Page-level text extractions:
★ ★ ★ ★
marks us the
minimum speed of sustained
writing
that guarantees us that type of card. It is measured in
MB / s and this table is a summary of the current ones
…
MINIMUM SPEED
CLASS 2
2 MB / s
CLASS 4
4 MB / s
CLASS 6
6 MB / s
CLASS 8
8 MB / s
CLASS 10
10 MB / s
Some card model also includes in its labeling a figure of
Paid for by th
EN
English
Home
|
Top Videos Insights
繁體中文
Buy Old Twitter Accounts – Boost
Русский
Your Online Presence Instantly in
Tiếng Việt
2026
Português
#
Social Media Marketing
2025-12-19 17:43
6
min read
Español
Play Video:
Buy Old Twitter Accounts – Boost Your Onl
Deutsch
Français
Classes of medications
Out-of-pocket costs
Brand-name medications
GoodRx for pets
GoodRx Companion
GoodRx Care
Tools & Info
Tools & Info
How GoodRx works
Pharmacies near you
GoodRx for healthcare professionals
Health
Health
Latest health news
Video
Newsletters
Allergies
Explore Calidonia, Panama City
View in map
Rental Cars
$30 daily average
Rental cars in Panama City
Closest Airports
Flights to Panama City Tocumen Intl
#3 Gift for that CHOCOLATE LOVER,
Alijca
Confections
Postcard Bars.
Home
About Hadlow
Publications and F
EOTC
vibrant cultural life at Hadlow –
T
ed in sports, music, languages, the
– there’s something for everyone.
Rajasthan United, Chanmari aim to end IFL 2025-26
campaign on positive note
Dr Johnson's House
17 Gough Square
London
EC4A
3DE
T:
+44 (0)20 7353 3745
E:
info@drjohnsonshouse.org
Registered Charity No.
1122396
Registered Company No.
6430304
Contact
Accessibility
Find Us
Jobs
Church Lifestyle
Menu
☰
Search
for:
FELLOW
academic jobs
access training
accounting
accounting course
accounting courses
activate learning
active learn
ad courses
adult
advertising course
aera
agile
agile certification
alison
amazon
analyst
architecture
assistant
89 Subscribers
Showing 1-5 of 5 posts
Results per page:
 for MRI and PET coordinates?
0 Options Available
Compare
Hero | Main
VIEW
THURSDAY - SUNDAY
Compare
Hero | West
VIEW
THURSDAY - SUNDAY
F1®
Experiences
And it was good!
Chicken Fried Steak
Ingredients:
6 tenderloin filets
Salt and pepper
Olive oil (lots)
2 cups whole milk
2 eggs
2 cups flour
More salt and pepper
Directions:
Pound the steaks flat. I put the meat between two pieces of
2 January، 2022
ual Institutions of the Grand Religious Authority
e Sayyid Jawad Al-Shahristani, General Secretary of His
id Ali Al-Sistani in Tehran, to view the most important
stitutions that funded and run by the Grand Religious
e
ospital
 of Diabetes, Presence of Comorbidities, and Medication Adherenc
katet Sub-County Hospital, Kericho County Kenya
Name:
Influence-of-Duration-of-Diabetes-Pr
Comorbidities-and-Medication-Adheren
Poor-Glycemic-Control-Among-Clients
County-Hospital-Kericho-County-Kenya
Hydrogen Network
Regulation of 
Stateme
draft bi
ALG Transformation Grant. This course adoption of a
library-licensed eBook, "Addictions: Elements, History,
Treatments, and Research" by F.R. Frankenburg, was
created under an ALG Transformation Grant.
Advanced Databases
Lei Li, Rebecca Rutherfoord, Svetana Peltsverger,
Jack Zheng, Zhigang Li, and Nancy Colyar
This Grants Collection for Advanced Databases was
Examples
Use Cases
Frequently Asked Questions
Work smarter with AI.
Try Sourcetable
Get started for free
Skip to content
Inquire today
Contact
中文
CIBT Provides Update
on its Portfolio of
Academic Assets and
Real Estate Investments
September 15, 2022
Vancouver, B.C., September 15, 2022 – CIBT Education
★ ★ ★ ★
▶ _HOW TO COMPLETE THIS TASK_:
Please reproduce the records word for word, starting at their first line and ending at the line that contains "2 January، 2022", including both of those lines.

▶ _RESULT FOR THIS EXERCISE_:
marks us the
minimum speed of sustained
writing
that guarantees us that type of card. It is measured in
MB / s and this table is a summary of the current ones
…
MINIMUM SPEED
CLASS 2
2 MB / s
CLASS 4
4 MB / s
CLASS 6
6 MB / s
CLASS 8
8 MB / s
CLASS 10
10 MB / s
Some card model also includes in its labeling a figure of
Paid for by th
EN
English
Home
|
Top Videos Insights
繁體中文
Buy Old Twitter Accounts – Boost
Русский
Your Online Presence Instantly in
Tiếng Việt
2026
Português
#
Social Media Marketing
2025-12-19 17:43
6
min read
Español
Play Video:
Buy Old Twitter Accounts – Boost Your Onl
Deutsch
Français
Classes of medications
Out-of-pocket costs
Brand-name medications
GoodRx for pets
GoodRx Companion
GoodRx Care
Tools & Info
Tools & Info
How GoodRx works
Pharmacies near you
GoodRx for healthcare professionals
Health
Health
Latest health news
Video
Newsletters
Allergies
Explore Calidonia, Panama City
View in map
Rental Cars
$30 daily average
Rental cars in Panama City
Closest Airports
Flights to Panama City Tocumen Intl
#3 Gift for that CHOCOLATE LOVER,
Alijca
Confections
Postcard Bars.
Home
About Hadlow
Publications and F
EOTC
vibrant cultural life at Hadlow –
T
ed in sports, music, languages, the
– there’s something for everyone.
Rajasthan United, Chanmari aim to end IFL 2025-26
campaign on positive note
Dr Johnson's House
17 Gough Square
London
EC4A
3DE
T:
+44 (0)20 7353 3745
E:
info@drjohnsonshouse.org
Registered Charity No.
1122396
Registered Company No.
6430304
Contact
Accessibility
Find Us
Jobs
Church Lifestyle
Menu
☰
Search
for:
FELLOW
academic jobs
access training
accounting
accounting course
accounting courses
activate learning
active learn
ad courses
adult
advertising course
aera
agile
agile certification
alison
amazon
analyst
architecture
assistant
89 Subscribers
Showing 1-5 of 5 posts
Results per page:
 for MRI and PET coordinates?
0 Options Available
Compare
Hero | Main
VIEW
THURSDAY - SUNDAY
Compare
Hero | West
VIEW
THURSDAY - SUNDAY
F1®
Experiences
And it was good!
Chicken Fried Steak
Ingredients:
6 tenderloin filets
Salt and pepper
Olive oil (lots)
2 cups whole milk
2 eggs
2 cups flour
More salt and pepper
Directions:
Pound the steaks flat. I put the meat between two pieces of
2 January، 2022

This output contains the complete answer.